======== SUPPLIED TEXT

Structural Transition of Vacancy–Solute Complexes in Al–Mg–Si Alloys

Abstract

To theoretically examine the structural transition of vacancy–solute complexes in Al–Mg–Si alloys, we performed first-principles calculations for layered vacancy–solute complexes with additional Mg atoms. The central Mg atom in the additional Mg layer shifted to the Si layer with the increase in the number of Mg atoms to weaken the repulsive Mg–Mg interaction and to form Mg–Si bonds. When five Mg atoms were added to the layered vacancy–solute complex, the central Mg atom completely shifted to the Si layer, and a Mg vacancy was formed in the Mg layer, which indicated that the β″-eye is formed upon the addition of Mg atoms. We reproduced β″-eye formation from a solid solution with a vacancy using first-principles-based Monte Carlo simulations. Once the β″-eye was formed on the layered vacancy–solute complex, the process can be repeated by the formation of alternate Mg and Si layers along (010) β″. These results clearly indicate that the layered vacancy–solute complex plays an important role in β″-eye formation.

================
======== GIVEN INFORMATION

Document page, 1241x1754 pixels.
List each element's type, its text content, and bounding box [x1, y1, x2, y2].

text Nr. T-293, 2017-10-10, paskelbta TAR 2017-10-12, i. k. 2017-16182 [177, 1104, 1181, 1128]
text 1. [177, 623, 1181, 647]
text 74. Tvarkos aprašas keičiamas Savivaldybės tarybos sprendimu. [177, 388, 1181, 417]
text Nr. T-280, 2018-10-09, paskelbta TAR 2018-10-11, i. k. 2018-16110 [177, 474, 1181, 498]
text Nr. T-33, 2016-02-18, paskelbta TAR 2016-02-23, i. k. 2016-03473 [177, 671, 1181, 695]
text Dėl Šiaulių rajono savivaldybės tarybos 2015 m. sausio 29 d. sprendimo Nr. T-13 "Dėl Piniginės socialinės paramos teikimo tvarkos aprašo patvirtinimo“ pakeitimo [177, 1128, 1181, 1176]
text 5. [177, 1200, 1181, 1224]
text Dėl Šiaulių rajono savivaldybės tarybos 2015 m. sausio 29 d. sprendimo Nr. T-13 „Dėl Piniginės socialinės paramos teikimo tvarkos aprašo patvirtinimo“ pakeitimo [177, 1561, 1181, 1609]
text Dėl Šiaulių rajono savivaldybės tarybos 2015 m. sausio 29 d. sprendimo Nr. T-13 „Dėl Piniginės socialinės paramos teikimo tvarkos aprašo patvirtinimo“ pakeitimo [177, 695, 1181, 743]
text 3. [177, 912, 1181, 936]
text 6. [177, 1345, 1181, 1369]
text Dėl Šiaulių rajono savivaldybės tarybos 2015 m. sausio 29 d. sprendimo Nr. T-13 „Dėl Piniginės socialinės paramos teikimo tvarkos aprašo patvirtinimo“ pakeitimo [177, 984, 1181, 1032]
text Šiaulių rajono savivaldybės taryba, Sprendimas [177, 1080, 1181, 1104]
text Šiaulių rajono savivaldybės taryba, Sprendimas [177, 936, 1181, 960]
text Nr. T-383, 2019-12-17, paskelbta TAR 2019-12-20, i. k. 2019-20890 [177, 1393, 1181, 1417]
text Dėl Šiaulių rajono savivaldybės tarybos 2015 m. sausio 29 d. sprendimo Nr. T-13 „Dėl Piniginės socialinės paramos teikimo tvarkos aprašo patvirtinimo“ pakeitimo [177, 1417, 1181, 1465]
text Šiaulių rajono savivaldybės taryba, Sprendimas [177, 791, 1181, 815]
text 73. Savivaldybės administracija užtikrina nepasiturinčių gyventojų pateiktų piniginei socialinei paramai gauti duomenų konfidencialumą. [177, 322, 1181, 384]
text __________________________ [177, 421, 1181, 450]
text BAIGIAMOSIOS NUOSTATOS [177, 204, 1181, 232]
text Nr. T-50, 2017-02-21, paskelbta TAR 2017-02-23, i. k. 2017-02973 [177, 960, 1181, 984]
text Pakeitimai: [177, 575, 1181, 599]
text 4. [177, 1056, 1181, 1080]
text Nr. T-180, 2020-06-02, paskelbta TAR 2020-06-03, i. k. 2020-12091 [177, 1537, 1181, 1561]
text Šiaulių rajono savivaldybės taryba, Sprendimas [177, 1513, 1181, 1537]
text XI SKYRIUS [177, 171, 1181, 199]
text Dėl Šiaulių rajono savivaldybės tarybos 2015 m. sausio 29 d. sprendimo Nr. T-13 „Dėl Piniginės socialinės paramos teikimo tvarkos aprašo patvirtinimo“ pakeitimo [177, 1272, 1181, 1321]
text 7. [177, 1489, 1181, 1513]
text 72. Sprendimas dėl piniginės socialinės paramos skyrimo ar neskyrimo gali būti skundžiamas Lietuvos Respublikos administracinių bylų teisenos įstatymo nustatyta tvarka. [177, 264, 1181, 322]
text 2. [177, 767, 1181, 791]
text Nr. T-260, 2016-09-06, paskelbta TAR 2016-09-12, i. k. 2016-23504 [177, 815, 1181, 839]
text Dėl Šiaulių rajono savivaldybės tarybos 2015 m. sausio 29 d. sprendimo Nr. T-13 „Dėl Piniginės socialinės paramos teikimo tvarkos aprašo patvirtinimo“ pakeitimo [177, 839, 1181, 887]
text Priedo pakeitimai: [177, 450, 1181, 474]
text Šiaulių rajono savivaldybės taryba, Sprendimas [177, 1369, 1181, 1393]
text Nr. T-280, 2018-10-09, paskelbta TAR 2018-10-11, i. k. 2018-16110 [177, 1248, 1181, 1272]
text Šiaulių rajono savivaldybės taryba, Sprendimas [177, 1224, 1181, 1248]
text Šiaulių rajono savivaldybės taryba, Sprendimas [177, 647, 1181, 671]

================

### SHORT TASK 1
Translate this sentence from the abstract on vacancy–solute complexes in Al–Mg–Si alloys into French: "These results clearly indicate that the layered vacancy–solute complex plays an important role in β″-eye formation."
### SHORT TASK 2
Extend the abstract on vacancy–solute complexes in Al–Mg–Si alloys beyond its final sentence.

### RIGHT ANSWER 1
Ces résultats indiquent clairement que le complexe lacune–soluté en couches joue un rôle important dans la formation de l'œil β″.

### RIGHT ANSWER 2
1. Introduction

The use of 6000 series Al–Mg–Si alloys for manufacturing automobile body panels has increased because such alloys exhibit hardening characteristics. The precipitation of the β″ phase during paint-bake treatment is mainly responsible for the hardening in Al–Mg–Si alloys [1,2,3]. However, the solute clusters formed during storage at room temperature, referred to as natural aging, suppresses the precipitation of the β″ phase [4,5,6]. In our recent study [7], we determined the stable structures of vacancy–solute complexes, V(Mg,Si)_n for n = 1–12, in Al–Mg–Si alloys using first-principles calculations and predicted the initial structures through multiple linear regression analysis. We observed that the formation energy of the vacancy–solute complex decreased with the increasing number of solute atoms, and the VMg₄Si₈ complex exhibited the lowest formation energy.

Regarding the β″ phase, theoretical studies have been carried out to investigate its structural properties [8,9,10,11,12,13,14], chemical bonding [8,9,14], and stability [10,11,13,14]. However, the structural transition to the β″ phase remains unclear. The formation of a layered MgSi phase in an Al matrix was reported using a multiscale approach [15]. However, the formation of the β″ phase, which requires a shift of Mg atoms to the Si layer, was not observed. Before we proceed to investigate the structural transition from the vacancy–solute complexes to the β″ phase, it is important to clarify the relationship between the vacancy–solute complexes and the β″-eye, which is the precursor of the β″-phase [2]. In this study, to investigate the structural transition from the vacancy–solute complexes to the β″-eye in Al–Mg–Si alloys, we performed first-principles calculations for the vacancy–solute complexes with additional Mg atoms in Al–Mg–Si alloys. To reproduce the structural transition of the vacancy–solute complexes from the solid solution in the Al–Mg–Si alloy, we performed first-principles-based Monte Carlo (MC) simulations.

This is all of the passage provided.